You can rewrite your query in a way that won't evaluate the time for every row by putting it in a subquery.
SELECT user_id, B.house_id, style, category_id FROM c2.buzz_p B, c2.houses_p H, (select myTimeStamp from (select from_unixtime(unix_timestamp(now() - interval 365 days), 'yyyy-MM-dd HH:mm:ss.S') as myTimeStamp) a) TimeSource WHERE B.house_id = H.house_id AND B.created > myTimeStamp
Interesting finding. So is now() the killer or from_unixtimestamp? If it's now() then in theory we can inject 'now' in the query before running it... in any case we probably prefer having a consistant time being used there across all partitions of the query.
regarding it being a regression, I'm guessing the planner just planned this a little different? We're still working on setting up a true testing environment where we can hopefully repro this.
It looked like unixtimestamp() executes a system call to get the timezone. It doesn't look like this system call changed from 5.4 to 5.5.
I gather you're running queries with the same condition in the where clause under 5.4? It'd be interesting to see the profile to see if there's any difference in the plan. Generally it's an optimisation to push conditions to the scan but this is an exception.
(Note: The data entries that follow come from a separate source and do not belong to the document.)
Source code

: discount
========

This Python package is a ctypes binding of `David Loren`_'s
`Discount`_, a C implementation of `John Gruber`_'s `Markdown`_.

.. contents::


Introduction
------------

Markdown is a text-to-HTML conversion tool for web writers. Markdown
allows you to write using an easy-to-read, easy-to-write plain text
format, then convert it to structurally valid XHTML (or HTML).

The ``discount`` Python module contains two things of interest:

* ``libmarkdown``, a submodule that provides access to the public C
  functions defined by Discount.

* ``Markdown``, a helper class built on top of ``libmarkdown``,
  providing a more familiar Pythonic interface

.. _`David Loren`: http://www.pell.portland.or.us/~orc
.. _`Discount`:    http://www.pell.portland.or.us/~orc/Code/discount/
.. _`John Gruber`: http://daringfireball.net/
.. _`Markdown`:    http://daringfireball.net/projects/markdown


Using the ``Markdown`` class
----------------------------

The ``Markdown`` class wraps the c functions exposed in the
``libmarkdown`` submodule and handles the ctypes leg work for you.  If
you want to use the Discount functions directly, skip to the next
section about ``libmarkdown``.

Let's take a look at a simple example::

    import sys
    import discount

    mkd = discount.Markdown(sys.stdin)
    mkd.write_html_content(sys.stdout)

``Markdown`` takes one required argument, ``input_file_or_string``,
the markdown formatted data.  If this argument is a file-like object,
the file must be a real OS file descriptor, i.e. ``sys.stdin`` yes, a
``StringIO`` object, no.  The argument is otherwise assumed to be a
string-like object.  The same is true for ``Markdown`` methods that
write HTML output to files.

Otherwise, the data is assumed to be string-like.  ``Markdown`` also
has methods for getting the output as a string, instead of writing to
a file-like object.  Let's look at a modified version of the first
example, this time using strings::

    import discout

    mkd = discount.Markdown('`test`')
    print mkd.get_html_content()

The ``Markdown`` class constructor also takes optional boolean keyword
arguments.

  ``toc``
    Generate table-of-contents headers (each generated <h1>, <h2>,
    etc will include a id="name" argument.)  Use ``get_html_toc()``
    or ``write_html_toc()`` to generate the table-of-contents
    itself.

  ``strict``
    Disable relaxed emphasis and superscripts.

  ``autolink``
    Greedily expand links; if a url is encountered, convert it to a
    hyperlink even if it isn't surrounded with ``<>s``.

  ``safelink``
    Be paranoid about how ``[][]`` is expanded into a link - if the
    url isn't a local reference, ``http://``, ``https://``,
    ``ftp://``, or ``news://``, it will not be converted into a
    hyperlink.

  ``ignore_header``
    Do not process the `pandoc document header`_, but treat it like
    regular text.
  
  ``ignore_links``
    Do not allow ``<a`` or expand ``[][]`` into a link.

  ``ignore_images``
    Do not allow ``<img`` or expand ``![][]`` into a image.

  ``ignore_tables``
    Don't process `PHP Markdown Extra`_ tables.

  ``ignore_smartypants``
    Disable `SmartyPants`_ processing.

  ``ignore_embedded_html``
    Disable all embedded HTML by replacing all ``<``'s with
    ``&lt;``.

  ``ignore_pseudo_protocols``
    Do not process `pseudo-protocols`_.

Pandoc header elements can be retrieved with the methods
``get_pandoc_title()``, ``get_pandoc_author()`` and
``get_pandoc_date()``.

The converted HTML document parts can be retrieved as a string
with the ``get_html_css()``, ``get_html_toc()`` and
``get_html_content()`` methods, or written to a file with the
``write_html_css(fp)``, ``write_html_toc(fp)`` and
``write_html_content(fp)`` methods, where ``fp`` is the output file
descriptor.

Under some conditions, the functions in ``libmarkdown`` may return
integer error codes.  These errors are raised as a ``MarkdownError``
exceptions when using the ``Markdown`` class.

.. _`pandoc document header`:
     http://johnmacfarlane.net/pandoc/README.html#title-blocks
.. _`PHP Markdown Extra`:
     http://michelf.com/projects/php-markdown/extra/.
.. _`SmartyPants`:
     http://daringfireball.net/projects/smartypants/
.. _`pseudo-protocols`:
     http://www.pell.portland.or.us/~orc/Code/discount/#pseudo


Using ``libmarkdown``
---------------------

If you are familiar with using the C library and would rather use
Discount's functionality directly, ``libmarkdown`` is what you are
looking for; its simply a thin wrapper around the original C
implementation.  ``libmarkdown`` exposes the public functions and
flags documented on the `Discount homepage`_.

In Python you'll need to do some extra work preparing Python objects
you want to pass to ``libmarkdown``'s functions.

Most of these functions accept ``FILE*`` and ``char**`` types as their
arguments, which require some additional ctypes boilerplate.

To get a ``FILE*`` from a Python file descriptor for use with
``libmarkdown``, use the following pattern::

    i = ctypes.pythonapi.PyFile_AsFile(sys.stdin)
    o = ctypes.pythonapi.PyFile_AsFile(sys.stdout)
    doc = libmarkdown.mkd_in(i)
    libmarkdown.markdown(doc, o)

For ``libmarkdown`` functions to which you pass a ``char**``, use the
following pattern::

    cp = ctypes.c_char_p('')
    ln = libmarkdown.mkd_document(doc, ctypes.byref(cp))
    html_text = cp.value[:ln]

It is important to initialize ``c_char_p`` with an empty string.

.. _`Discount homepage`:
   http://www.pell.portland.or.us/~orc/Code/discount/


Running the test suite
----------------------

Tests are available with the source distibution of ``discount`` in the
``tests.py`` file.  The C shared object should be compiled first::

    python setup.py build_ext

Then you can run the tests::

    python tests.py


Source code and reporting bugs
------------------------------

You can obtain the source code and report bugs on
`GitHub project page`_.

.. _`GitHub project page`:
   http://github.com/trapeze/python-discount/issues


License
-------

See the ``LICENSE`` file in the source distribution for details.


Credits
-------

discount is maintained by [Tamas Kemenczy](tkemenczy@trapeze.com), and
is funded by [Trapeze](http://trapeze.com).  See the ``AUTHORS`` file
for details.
There may be something subtle like the function being treated as a constant expression in one version or not the other.
Here's the profile comparison for the same query:
It seems like the major difference is in MaterializeTupleTime. However, I don't understand why the HDFS_SCAN_NODE TotalTime in 5.5 is much lower.
Also, I don't think unixtimestamp() is causing the slowness since this was happening for simple table joins as well.